Segundo o registro policial, o homem foi liberado depois que exames descartaram o estupro. A paternidade não foi colocada em dúvida porque ele apresentou uma certidão de nascimento falsa, feita em Aral Moreira (MS). Depois de ser liberado, no entanto, o homem desapareceu e a menina ficou no abrigo.

 

Consta no processo judicial que, oito meses após fugir de Dourados, o homem ligou para a ex-mulher para contar a localização da filha. Acionada pela mãe, a Embaixada da Argentina entrou em contato com o abrigo.

 

A coordenadora do abrigo onde a menina estava disse que, em dezembro de 2011, recebeu a ligação de uma mulher. “Ela chorava e ninguém conseguia entender o que ela queria”. Era a mãe da menina.

 

Iniciou-se, então, uma investigação para atestar se a menina era a criança desaparecida em 2005. O juiz da Vara da Infância e Juventude de Dourados, Zaloar Murat, solicitou um exame de DNA, e a comprovação da maternidade saiu no dia 23 de abril.

 

Ontem, a menina se despediu das outras 26 crianças do abrigo e viajou para Buenos Aires. A coordenadora do abrigo, Cleire Santana, conta que a menina tinha dificuldade para falar português.

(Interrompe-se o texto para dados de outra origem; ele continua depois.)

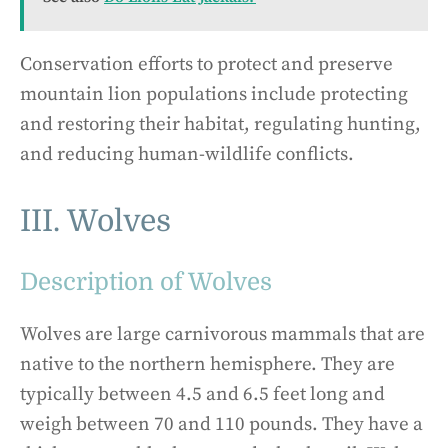
Conservation efforts to protect and preserve
mountain lion populations include protecting
and restoring their habitat, regulating hunting,
and reducing human-wildlife conflicts.
III. Wolves
Description of Wolves
Wolves are large carnivorous mammals that are
native to the northern hemisphere. They are
typically between 4.5 and 6.5 feet long and
weigh between 70 and 110 pounds. They have a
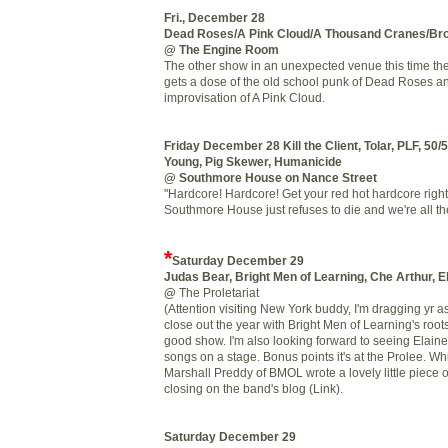
Fri., December 28
Dead Roses/A Pink Cloud/A Thousand Cranes/Bro
@ The Engine Room
The other show in an unexpected venue this time the
gets a dose of the old school punk of Dead Roses a
improvisation of A Pink Cloud.
Friday December 28
Kill the Client, Tolar, PLF, 50/
Young, Pig Skewer, Humanicide
@ Southmore House on Nance Street
"Hardcore! Hardcore! Get your red hot hardcore right 
Southmore House just refuses to die and we're all the 
*
Saturday December 29
Judas Bear, Bright Men of Learning, Che Arthur, 
@
The Proletariat
(Attention visiting New York buddy, I'm dragging yr ass 
close out the year with Bright Men of Learning's root
good show. I'm also looking forward to seeing Elaine
songs on a stage. Bonus points it's at the Prolee. W
Marshall Preddy of BMOL wrote a lovely little piece o
closing on the band's blog (Link).
Saturday December 29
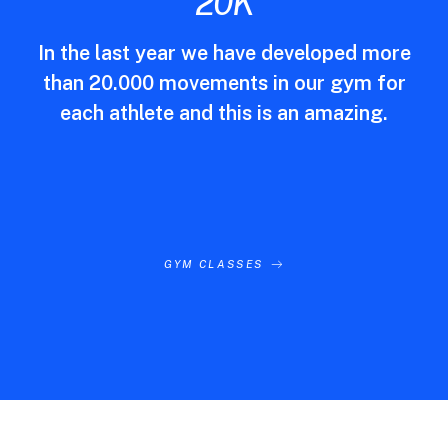
20
K
In the last year we have developed more
than 20.000 movements in our gym for
each athlete and this is an amazing.
GYM CLASSES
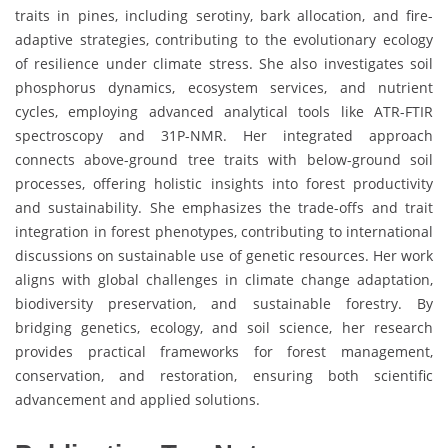
traits in pines, including serotiny, bark allocation, and fire-
adaptive strategies, contributing to the evolutionary ecology
of resilience under climate stress. She also investigates soil
phosphorus dynamics, ecosystem services, and nutrient
cycles, employing advanced analytical tools like ATR-FTIR
spectroscopy and 31P-NMR. Her integrated approach
connects above-ground tree traits with below-ground soil
processes, offering holistic insights into forest productivity
and sustainability. She emphasizes the trade-offs and trait
integration in forest phenotypes, contributing to international
discussions on sustainable use of genetic resources. Her work
aligns with global challenges in climate change adaptation,
biodiversity preservation, and sustainable forestry. By
bridging genetics, ecology, and soil science, her research
provides practical frameworks for forest management,
conservation, and restoration, ensuring both scientific
advancement and applied solutions.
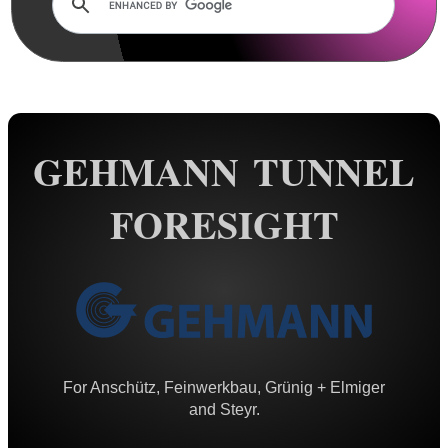
AnTac ~ Mini Dot Sight
AnTac ~ RMR Sized Sight
AnTac ~ Flip Sight
AnTac ~ Nano Flip Sight
GEHMANN TUNNEL
AnTac ~ Topless Sight
FORESIGHT
AnTac ~ Topless Auto Sight
Dot Sight Magnifier
Air Arms Diopter ~ Front Sight
Air Arms Diopter ~ Rear Sight
Glowing Sights ~ Pistol
For Anschütz, Feinwerkbau, Grünig + Elmiger
Fiber Optics Sights ~ Pistol
and Steyr.
Fiber Optics Sights ~ Rifle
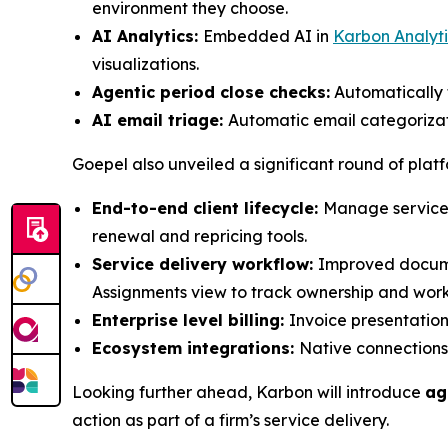
environment they choose.
AI Analytics:
Embedded AI in
Karbon Analyti
visualizations.
Agentic period close checks:
Automatically f
AI email triage:
Automatic email categorizati
Goepel also unveiled a significant round of plat
End-to-end client lifecycle:
Manage services
renewal and repricing tools.
Service delivery workflow:
Improved documen
Assignments view to track ownership and wor
Enterprise level billing:
Invoice presentation,
Ecosystem integrations:
Native connections
Looking further ahead, Karbon will introduce
ag
action as part of a firm’s service delivery.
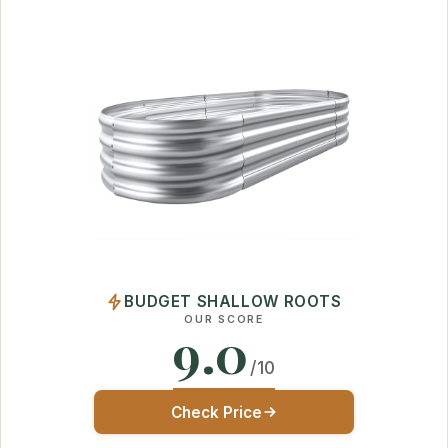
BUDGET SHALLOW ROOTS
OUR SCORE
9.0
/10
Check Price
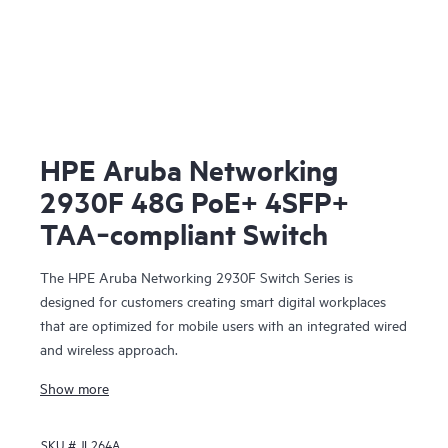
HPE Aruba Networking
2930F 48G PoE+ 4SFP+
TAA‑compliant Switch
The HPE Aruba Networking 2930F Switch Series is
designed for customers creating smart digital workplaces
that are optimized for mobile users with an integrated wired
and wireless approach.
Show more
SKU #
JL264A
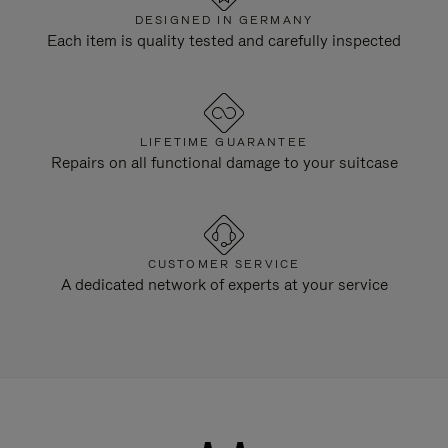
DESIGNED IN GERMANY
Each item is quality tested and carefully inspected
LIFETIME GUARANTEE
Repairs on all functional damage to your suitcase
CUSTOMER SERVICE
A dedicated network of experts at your service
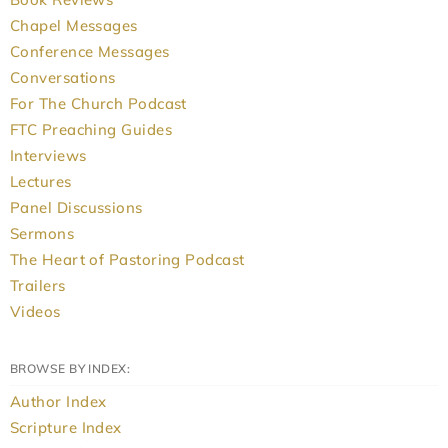
Chapel Messages
Conference Messages
Conversations
For The Church Podcast
FTC Preaching Guides
Interviews
Lectures
Panel Discussions
Sermons
The Heart of Pastoring Podcast
Trailers
Videos
BROWSE BY INDEX:
Author Index
Scripture Index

Até então, a única pessoa com quem ela convivia era o pai. “Ele dizia que a mãe dela tinha fugido para a Espanha”, diz.

 

Nos 40 dias que morou com o pai em Dourados, a garota passava o dia assistindo TV, trancada no quarto. Segundo Santana, ela se lembrava de estar sempre viajando de ônibus ou morando em alguma fazenda, distante do convívio social.